In the afternoon the first moment of note was when Ian Bell was given out, only for the decision to be overturned on appeal - another colossal highlight on a personal note was the Australian in front of us insisting to the crowd that it was "plum in front boys", immediately before Hawk Eye proved him wrong. Shortly after that a twitchy innings from Bairstow was ended by Agar, who was backing up his batting performance with threat with the ball, and a breezy and rapid-scoring innings from Prior was cut short after a rash dismissal not unlike his first innings removal. This brought Bell and Broad together, who played through to tea, where we were once again serenaded by drumming, although the crowd was in a much more jubilant mood and could enjoy the enthusiastic drumming led by a Ken Livingstone look-a-like.

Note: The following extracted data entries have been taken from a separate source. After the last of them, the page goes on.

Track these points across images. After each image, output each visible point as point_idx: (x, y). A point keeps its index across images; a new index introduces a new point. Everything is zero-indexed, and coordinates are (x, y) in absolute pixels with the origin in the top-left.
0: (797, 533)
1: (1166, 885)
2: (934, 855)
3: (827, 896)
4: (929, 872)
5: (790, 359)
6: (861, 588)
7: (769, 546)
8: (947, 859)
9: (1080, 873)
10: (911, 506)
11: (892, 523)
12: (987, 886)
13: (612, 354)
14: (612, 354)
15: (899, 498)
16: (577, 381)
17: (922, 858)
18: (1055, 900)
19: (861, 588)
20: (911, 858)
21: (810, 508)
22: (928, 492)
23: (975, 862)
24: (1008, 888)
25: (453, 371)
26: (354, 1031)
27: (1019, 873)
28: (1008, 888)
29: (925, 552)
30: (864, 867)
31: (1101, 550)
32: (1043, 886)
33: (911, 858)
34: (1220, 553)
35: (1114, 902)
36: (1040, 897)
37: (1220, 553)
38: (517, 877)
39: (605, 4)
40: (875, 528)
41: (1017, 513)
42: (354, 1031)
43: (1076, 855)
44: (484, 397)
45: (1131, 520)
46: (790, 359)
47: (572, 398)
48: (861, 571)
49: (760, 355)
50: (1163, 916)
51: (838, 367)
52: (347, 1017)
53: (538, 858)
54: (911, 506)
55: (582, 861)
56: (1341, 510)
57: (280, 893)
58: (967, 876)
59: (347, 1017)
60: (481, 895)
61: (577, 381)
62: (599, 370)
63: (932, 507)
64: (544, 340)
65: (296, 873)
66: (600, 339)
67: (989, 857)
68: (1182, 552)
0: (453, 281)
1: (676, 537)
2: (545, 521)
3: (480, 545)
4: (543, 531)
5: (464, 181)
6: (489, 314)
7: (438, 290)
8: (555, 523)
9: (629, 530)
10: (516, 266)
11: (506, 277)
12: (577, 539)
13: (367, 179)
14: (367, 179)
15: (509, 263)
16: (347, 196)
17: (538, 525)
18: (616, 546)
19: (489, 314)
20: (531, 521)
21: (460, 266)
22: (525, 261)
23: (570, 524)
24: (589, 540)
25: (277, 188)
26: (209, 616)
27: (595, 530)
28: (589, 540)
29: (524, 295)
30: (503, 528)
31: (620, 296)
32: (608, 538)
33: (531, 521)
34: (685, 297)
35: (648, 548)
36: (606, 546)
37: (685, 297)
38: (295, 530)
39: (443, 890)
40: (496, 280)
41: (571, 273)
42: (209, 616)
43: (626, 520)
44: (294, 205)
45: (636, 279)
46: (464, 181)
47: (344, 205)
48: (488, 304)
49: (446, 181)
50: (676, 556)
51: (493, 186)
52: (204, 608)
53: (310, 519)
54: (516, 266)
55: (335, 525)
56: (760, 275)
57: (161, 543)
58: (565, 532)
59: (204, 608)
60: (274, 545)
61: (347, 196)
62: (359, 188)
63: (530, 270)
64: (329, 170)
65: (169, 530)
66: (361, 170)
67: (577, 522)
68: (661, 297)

The key moment of the session, and of the day, came when Broad was on 37, and it seemed Clarke had clearly caught him from the bowling of Agar, via Brad Haddin's pads. But the umpire Aleem Dar saw no contact, and a utterly certain Australian appeal was cut short. Replays confirmed the suspicion that Broad had clearly edged the ball, and Australia were left fuming, as they couldn't appeal having lost two referrals.
Herein lies the key to the debate on this point for me. If the appeal system was brought in to overturn blatant mistakes like Dar's decision not to give Broad out, then for me it's totally fair that Australia have been punished for wasting referrals on risky gambles earlier in the innings. It's not what the system was brought in for, so I personally do not feel any guilt over the incident. As for Broad not walking, it's unrealistic to assume any other batsman would have done if he was in Broad's position.
The day finished with England creating a very healthy lead of 261, with four wickets in hand. We can now use previous matches to see how strong this lead is, by studying what size final-innings targets teams have chased down in the previous 10 Ashes.
Final Innings Target
Looking through the past Ashes data we can see how achievable Australia’s run chase will be.
So the way the match is poised currently is very delicate, as has often been the case so far in Nottingham. But England will be confident that their remaining five batsmen can add enough runs to put Australia in serious trouble, with anything significantly over 300 looking very hard to chase down.
Generally, teams should expect to chase down anything below 150, whilst if their target is above 200 then they should start preparing their excuses for their failure to win. When we look at the target as a percentage of that team’s first innings score, we see how tough chasing a score can be. Scores over 33% are seemingly safe, and any anything over 102% has yet to be managed.
With England's lead currently 261, which is already 93% of the Australian first innings, and with more runs potentially to come, for the first time in the match a clear favourite has emerged. It should be interesting to see if history will repeat itself or if Australia can pull off a victory which many may not realise the improbability of.